Canada has pledged 200 slots for resettlement of Syrian refugees, and another 1,100 for private sponsorship.
Canadian rights groups, meanwhile, have urged Ottawa to bring in 10,000 Syrian refugees, and have disputed the accuracy of the government’s figures.
Alazem, of the Syrian Canadian Council, accused the government of including Syrians that were already in the country when the civil war broke out and stayed, thereby inflating its numbers.
He said that Canada should focus its efforts on helping Syrian-Canadians bring their loved ones to Canada through family reunification, temporary residence permits, or other means, as private sponsorship is a costly and timely process that few Syrian refugees can afford.
“It’s something very doable for a country like Canada, which is the second largest country in the world,” he said.
More action needed
Earlier this month, the UN put out a widespread call for more action to help the nearly 3.8 million Syrian refugees worldwide, including 3.2 million currently residing in neighbouring states, namely Lebanon, Jordan, Turkey, Iraq and Egypt.
The United Nations estimates that more than 10 percent of these refugees – some 320,000 people – are extremely vulnerable and in need of resettlement, including torture survivors, single mothers travelling with children, and individuals with serious medical conditions.
On 9 December, foreign states pledged to resettle more than 100,000 Syrian refugees by the end of 2016. This figure includes 62,000 slots already set aside by various governments, but would still only accommodate a third of the most vulnerable refugees.
“Providing refuge for vulnerable people fleeing war is of life-saving importance for the individuals affected, but it’s also an important show of solidarity with countries of the region that are hosting millions of Syrians,” UN High Commissioner for Refugees Antonio Guterres said in a statement.
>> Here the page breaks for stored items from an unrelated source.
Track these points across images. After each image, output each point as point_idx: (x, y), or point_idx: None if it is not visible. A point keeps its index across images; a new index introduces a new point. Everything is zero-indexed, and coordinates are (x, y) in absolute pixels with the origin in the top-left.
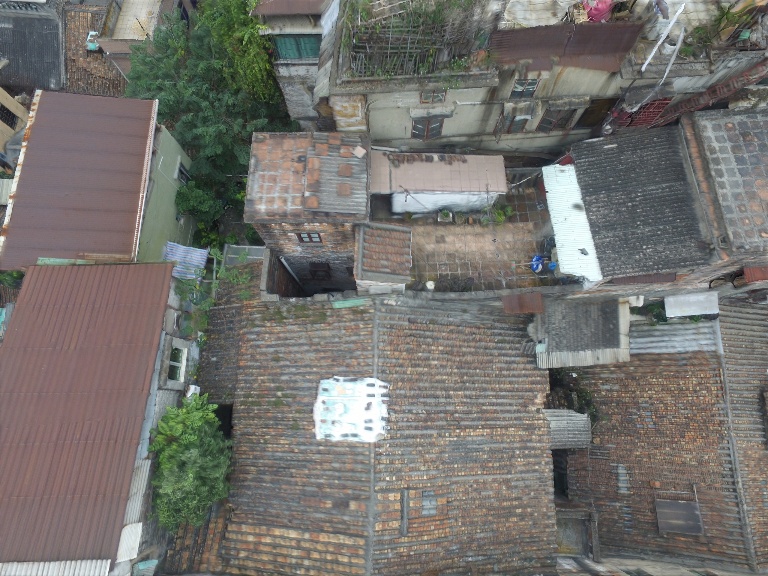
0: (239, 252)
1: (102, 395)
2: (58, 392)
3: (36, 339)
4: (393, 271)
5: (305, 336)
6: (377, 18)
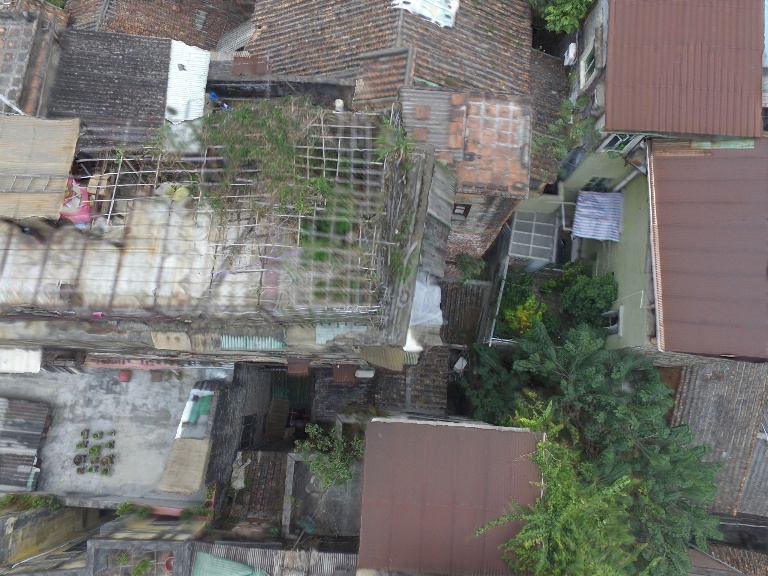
0: (539, 252)
1: (652, 1)
2: (694, 5)
3: (730, 57)
4: (377, 61)
5: (466, 72)
6: (369, 115)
As of 11 December, UNHCR reported that more than 9,000 Syrians have been submitted for resettlement consideration in the United States.
Germany has pledged to welcome 20,000 Syrian refugees on humanitarian admission, and another 10,000 on individual sponsorship, while Sweden has provided 2,700 resettlement slots. Together, Sweden and Germany have received 96,500 Syrian asylum applications in the last three years; without their contributions, the European Economic Area hosts less than two percent of all registered Syrian refugees.
Elsewhere, the six Gulf states – Saudi Arabia, Bahrain, Kuwait, Qatar, Oman and the United Arab Emirates – have provided zero relocation opportunities to displaced Syrians.
‘A very shameful moment’
Janet Dench, executive director of the Canadian Council for Refugees, said Canada has a mixed record on its response to refugee crises historically. Ottawa welcomed very few Jewish refugees during WWII, she said, yet opened its doors to 60,000 refugees from Vietnam, Laos and Cambodia in the late-1970s, and others from the former Yugoslavia, Uganda and Hungary over the last decades.
“There’s much that we’ve got to be proud of, and I think many Canadians think openness to refugees is part of the Canadian tradition. But in the last while, it’s been clear that responding to refugees has been a lower priority,” Dench told MEE.
She explained that Ottawa’s decision to accept primarily Christian populations is not restricted to Syria, but also evidenced in other countries in the region, including Iraq. “The sticking point is the desire that the Canadian government apparently has to say that we won’t take any Sunni Muslims,” she said.
Discrimination on the basis of religion, Dench added, would never be supported by the UN, which coordinates the refugee resettlement process with foreign states.
“It would be a very shameful moment if Canada was to find that its resettlement program had to work outside the UN because we were violating a fundamental principle of the UN, the principle of non-discrimination.”